Borussia Mönchengladbach: Siege gegen Bayern haben positiven Effekt

Lernerfolg und FCB-Formel : Borussia kann den Bayern-Sieg gegen Mainz vergolden

Viele Mannschaften können mit Erfolgen gegen den FC Bayern München nicht recht umgehen. Wie das bei Borussia ist, wird sich nach der Länderspielpause gegen Mainz zeigen.

Was wirklich gemein ist für all jene Teams, die gegen den FC Bayern gewinnen: Nach Niederlagen des Branchenprimus’ wird vor allem erforscht, welche Schwächen das Starensemble von der Isar hat, die Leistung des Gegners führt eher ein Schattendasein. Was Gladbach angeht, ging der Plan, aktiv zu sein, auf, auch wenn der Ballbesitz (28 Prozent) Trainer Dieter Hecking zu gering war. Es ist luxuriös auf einen solchen Missstand hinweisen zu können und dennoch verdient gewonnen zu haben, weil das Team, ja, es war so, taktisch und spielerisch besser war als der Gegner. Kurz: Borussia hatte einen Plan, die Bayern nicht, da konnten Joshua Kimmich und Co. noch so ungehalten sein in der Niederlage.

Es war ein großer Sieg bei den Bayern, doch nun gilt es, damit umzugehen. Nach dem 2:4 in Berlin, als vieles in der Defensiv-Arbeit nicht stimmte, haben die Gladbacher das hinbekommen und danach vier Punkte geholt, drei daheim beim 3:1 gegen Frankfurt und dann den einen in Wolfsburg mit dem 2:2. Dort schafften es die Gladbacher nicht, zwei Führungen zum vollen Erfolg zu nutzen, weil es jeweils recht schnelle Gegentore gab. Nun bei den Bayern ließen die Gladbacher dem frühen 1:0 selbst das zweite Tor folgen und hielten bis zum Ende die defensive Null. Das ist ein Lernerfolg.

Mit Siegen gegen die Bayern umzugehen, ist auch so eine Sache.

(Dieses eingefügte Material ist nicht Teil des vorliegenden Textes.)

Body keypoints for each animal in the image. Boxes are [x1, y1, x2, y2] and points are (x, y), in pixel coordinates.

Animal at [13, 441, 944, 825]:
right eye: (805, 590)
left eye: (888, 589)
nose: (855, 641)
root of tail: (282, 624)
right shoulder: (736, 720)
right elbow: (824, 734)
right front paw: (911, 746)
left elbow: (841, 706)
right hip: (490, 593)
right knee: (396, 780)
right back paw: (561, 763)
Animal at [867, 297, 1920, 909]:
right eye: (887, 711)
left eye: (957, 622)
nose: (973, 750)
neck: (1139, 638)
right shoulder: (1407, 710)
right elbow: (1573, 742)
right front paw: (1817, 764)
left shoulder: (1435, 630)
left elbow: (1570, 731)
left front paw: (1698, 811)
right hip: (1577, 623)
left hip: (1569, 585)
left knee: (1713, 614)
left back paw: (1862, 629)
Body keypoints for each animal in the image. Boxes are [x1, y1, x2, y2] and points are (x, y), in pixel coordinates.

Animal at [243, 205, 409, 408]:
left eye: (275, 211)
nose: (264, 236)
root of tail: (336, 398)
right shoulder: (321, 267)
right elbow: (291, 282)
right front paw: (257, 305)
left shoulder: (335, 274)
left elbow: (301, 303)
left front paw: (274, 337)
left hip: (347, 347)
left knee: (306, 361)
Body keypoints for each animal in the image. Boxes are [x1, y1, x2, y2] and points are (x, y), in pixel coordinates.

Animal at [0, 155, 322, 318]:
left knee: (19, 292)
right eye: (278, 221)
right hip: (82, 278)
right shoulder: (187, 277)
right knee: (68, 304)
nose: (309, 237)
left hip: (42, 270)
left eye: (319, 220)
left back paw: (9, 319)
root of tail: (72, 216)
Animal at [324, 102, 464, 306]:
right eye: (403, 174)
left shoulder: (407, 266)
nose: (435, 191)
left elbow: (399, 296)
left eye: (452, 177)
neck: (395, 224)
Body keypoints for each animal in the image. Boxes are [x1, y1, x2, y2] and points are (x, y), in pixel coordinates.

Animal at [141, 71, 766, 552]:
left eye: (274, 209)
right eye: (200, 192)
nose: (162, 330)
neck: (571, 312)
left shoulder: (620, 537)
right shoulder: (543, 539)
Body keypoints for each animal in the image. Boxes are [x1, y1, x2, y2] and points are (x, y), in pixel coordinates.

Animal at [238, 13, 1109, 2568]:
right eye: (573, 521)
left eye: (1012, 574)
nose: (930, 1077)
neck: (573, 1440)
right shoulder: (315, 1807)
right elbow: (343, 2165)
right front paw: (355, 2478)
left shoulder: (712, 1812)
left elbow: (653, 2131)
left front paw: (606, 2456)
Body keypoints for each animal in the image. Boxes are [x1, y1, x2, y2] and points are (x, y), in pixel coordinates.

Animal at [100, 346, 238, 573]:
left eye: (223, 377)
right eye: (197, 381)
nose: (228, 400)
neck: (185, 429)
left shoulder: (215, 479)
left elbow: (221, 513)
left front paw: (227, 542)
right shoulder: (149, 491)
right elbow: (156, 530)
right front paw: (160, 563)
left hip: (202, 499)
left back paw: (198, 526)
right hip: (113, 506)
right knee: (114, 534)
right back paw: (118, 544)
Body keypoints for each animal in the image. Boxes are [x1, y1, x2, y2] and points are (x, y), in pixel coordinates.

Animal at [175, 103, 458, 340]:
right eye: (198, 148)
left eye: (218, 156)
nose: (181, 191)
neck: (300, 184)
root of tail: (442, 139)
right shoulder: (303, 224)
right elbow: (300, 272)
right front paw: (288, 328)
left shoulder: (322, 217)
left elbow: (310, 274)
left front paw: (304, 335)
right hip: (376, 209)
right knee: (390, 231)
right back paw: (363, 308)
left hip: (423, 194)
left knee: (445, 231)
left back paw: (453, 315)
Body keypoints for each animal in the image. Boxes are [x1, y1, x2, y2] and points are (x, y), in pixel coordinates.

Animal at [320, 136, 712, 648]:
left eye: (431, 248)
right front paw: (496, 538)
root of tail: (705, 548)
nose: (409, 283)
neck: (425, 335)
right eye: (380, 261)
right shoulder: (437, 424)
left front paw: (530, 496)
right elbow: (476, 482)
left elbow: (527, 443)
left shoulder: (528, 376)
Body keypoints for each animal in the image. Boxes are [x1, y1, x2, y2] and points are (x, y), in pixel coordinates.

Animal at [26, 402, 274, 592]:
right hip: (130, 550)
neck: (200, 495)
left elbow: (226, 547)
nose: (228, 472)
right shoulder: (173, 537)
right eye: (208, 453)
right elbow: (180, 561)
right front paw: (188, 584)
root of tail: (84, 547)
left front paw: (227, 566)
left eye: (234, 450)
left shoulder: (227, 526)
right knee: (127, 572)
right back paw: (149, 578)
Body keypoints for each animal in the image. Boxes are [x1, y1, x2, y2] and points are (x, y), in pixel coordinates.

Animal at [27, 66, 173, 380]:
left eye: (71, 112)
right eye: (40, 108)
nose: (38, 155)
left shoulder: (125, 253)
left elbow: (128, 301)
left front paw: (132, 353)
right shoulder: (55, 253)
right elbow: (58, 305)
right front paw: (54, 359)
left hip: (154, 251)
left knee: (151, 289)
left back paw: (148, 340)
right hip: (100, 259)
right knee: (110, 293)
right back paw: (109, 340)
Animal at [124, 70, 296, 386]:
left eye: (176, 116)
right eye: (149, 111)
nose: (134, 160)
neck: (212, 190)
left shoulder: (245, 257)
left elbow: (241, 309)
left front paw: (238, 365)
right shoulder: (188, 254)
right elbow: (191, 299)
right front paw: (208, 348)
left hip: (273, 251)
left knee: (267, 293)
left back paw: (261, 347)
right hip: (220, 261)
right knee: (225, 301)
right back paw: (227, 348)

Viele Teams haben danach Probleme im nächsten Spiel. Borussia kam indes mit Siegen bei den Bayern bisher ganz gut klar. 1995 folgten drei weitere Siege, 2015 zwei. Nur nach dem 1:0 im Auftaktspiel der Saison 2011/12 gab es ein 1:1 daheim gegen Stuttgart.

Klar ist: Der Wert des ersten Auswärtssieges der Saison wird sich erst zeigen, wenn das Spiel gegen Mainz nach der Länderspielpause absolviert wurde. Nur ein Heimsieg rundet den München-Coup wirklich ab, denn jeder daheim verlorene Punkt schmälert den Vorteil, den sich die Gladbacher erwirtschaftet haben. In der sogenannten Meyer-Tabelle, in der Ex-Trainer und Präsidiumsmitglied Hans Meyer Heim- und Auswärtsspiele gegeneinander aufrechnet, stehen die Borussen wegen der in der Fremde ergatterten Punkte nun bei plus fünf. Das ist schon mal was. Allerdings gibt es im eigenen Stadion in dieser Rechnung nur etwas zu verlieren, schon ein Remis kostet zwei Punkte in der Kalkulation.

Fakt ist: Borussia hat aus den ersten sieben Spielen eine Menge gemacht. Und zwar nicht nur 14 Punkte und 15 Tore, sondern auch fußballerisch. Mit dem Sieg bei den Bayern hat sie ganz sicher Bonus-Punkte eingesammelt. Wenn das gelang, war der Effekt bislang immer sehr positiv am Ende: Immer, wenn die Borussen bei den Bayern gewonnen haben, haben sie in der nächsten Saison international gespielt. Dass die Gladbacher ganz sicher gewillt sind, ihre ganz persönliche Bayern-Formel erneut zu bestätigen, darf man voraussetzen. Und dass sich durchgehende Erfolge auch auf „irgendwann“ anstehende Vertragsgespräche zwischen Manager Max Eberl und Hecking ganz sicher auswirken werden, ist anzunehmen. Doch für den Themenbereich gilt, was sich die Gladbacher auch nach dem Sieg in München vorgenommen haben: Sie wollen besonnen bleiben und sich ganz auf das Wesentliche konzentrieren: den Fußball.